■ AIM OF THE TASK ■
Return all of the following entries as written, but without the images.

■ MATERIALS PROVIDED ■
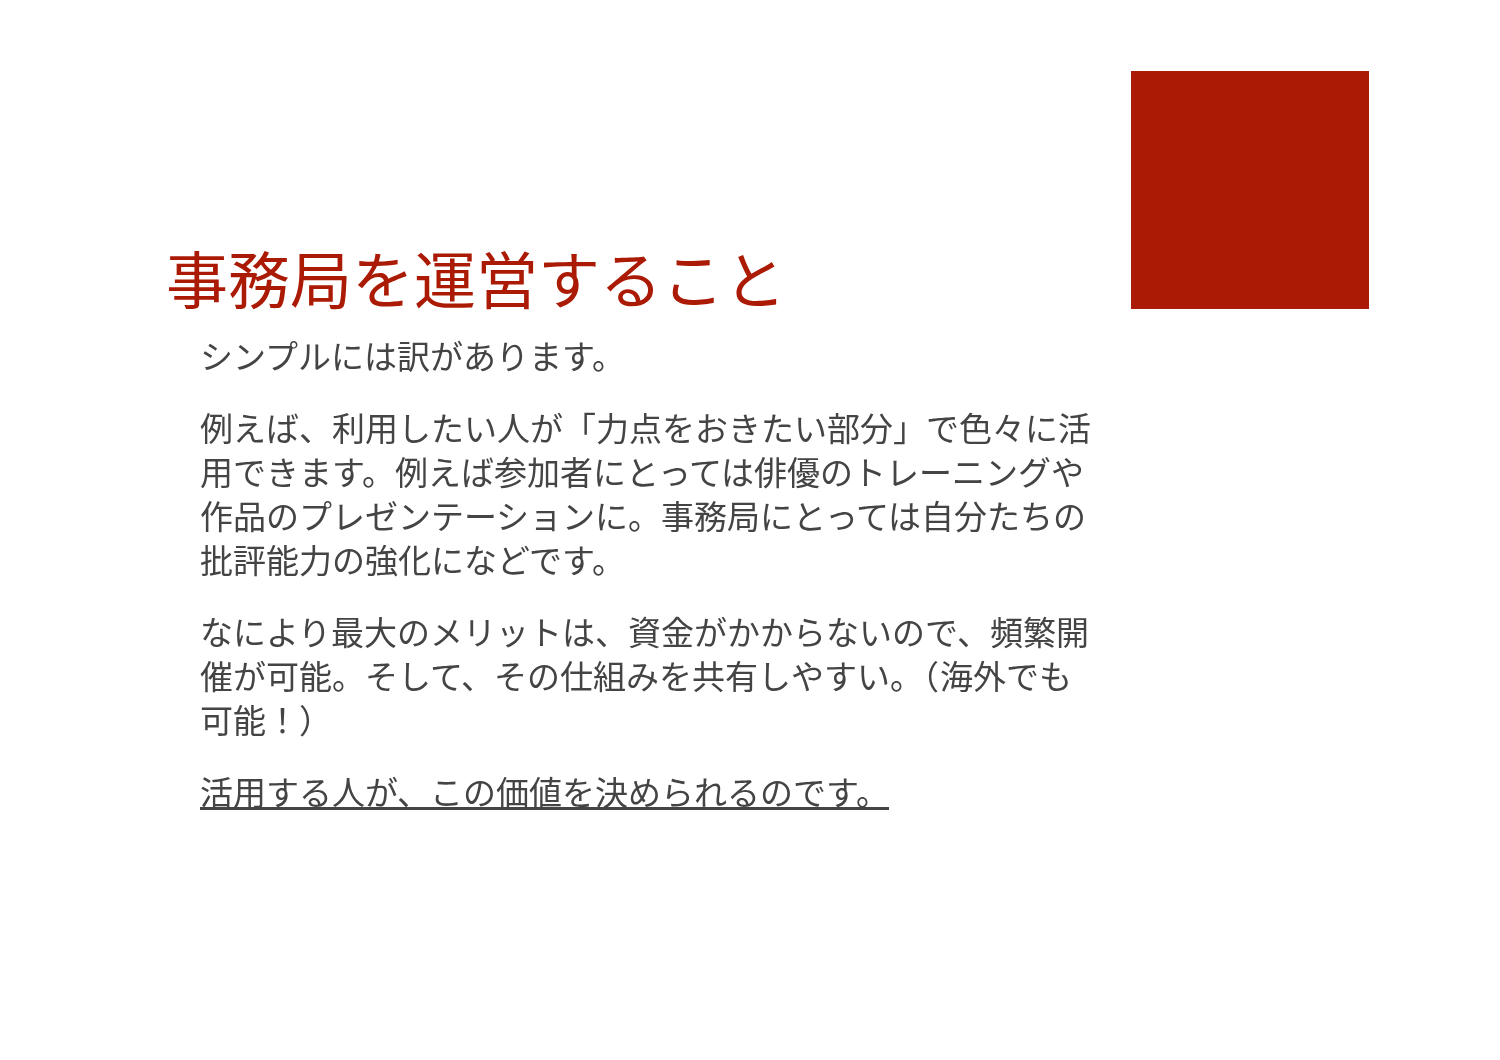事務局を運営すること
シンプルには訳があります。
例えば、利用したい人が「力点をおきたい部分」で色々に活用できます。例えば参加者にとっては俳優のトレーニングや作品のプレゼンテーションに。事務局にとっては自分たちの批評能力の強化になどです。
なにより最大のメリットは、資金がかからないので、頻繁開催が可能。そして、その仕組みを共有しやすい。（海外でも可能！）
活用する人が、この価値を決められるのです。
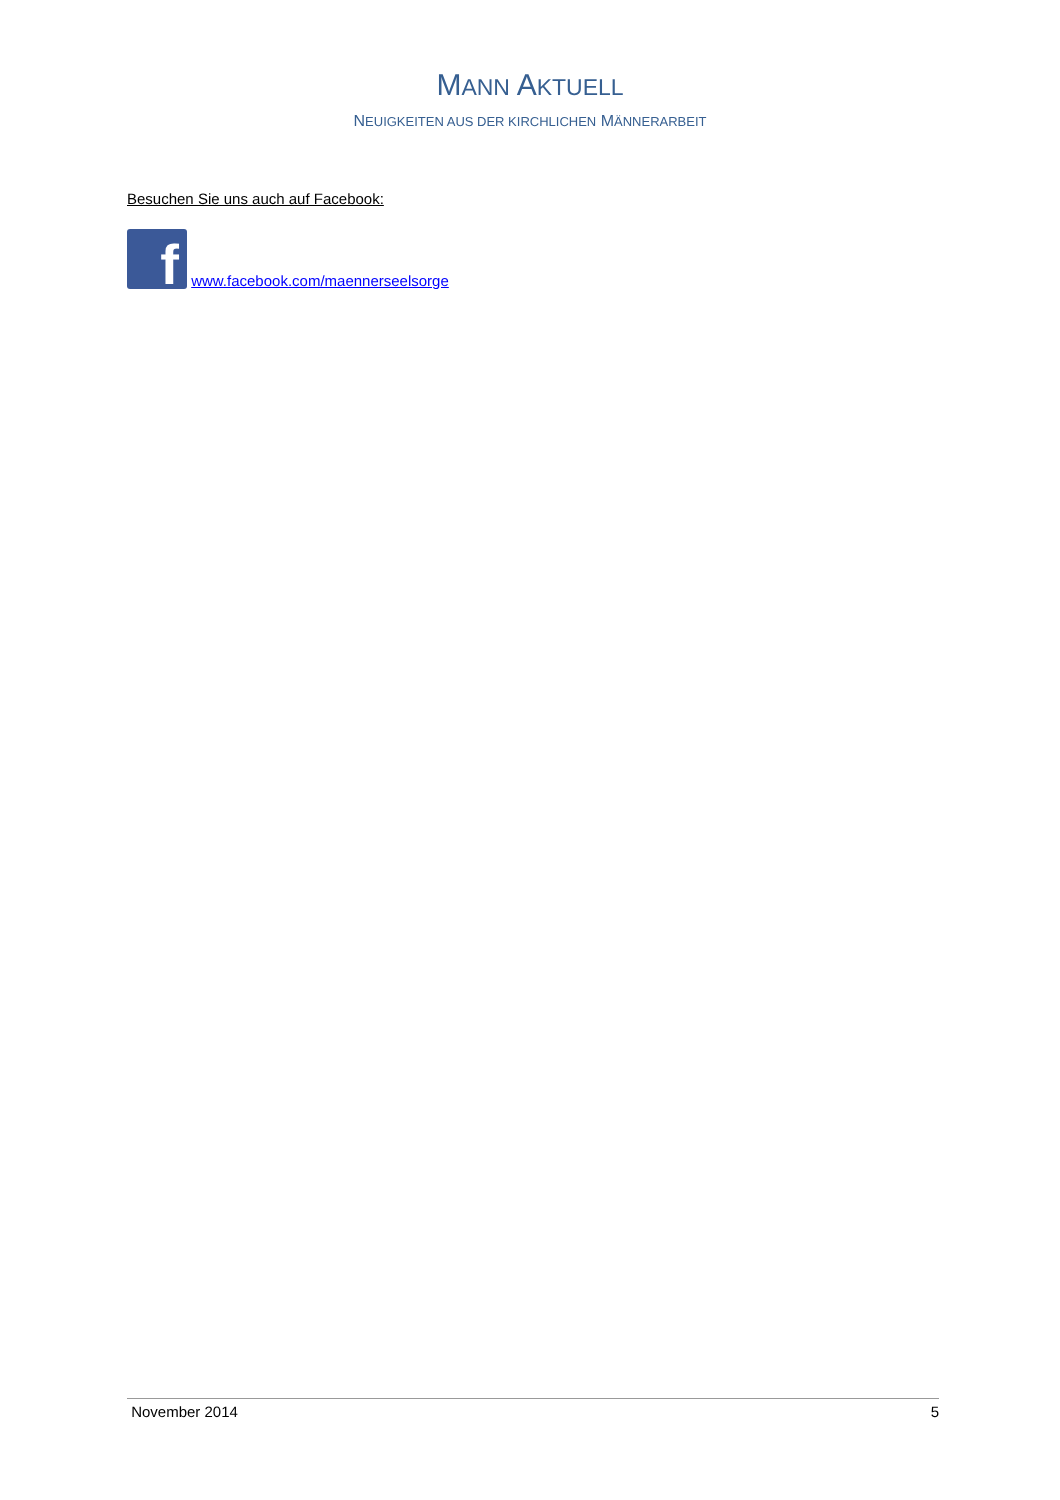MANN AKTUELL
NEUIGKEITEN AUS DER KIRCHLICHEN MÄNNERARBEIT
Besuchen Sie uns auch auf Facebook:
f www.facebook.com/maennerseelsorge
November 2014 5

■ REPLY ■
事務局を運営すること
シンプルには訳があります。
例えば、利用したい人が「力点をおきたい部分」で色々に活用できます。例えば参加者にとっては俳優のトレーニングや作品のプレゼンテーションに。事務局にとっては自分たちの批評能力の強化になどです。
なにより最大のメリットは、資金がかからないので、頻繁開催が可能。そして、その仕組みを共有しやすい。（海外でも可能！）
活用する人が、この価値を決められるのです。
MANN AKTUELL
NEUIGKEITEN AUS DER KIRCHLICHEN MÄNNERARBEIT
Besuchen Sie uns auch auf Facebook:
f www.facebook.com/maennerseelsorge
November 2014 5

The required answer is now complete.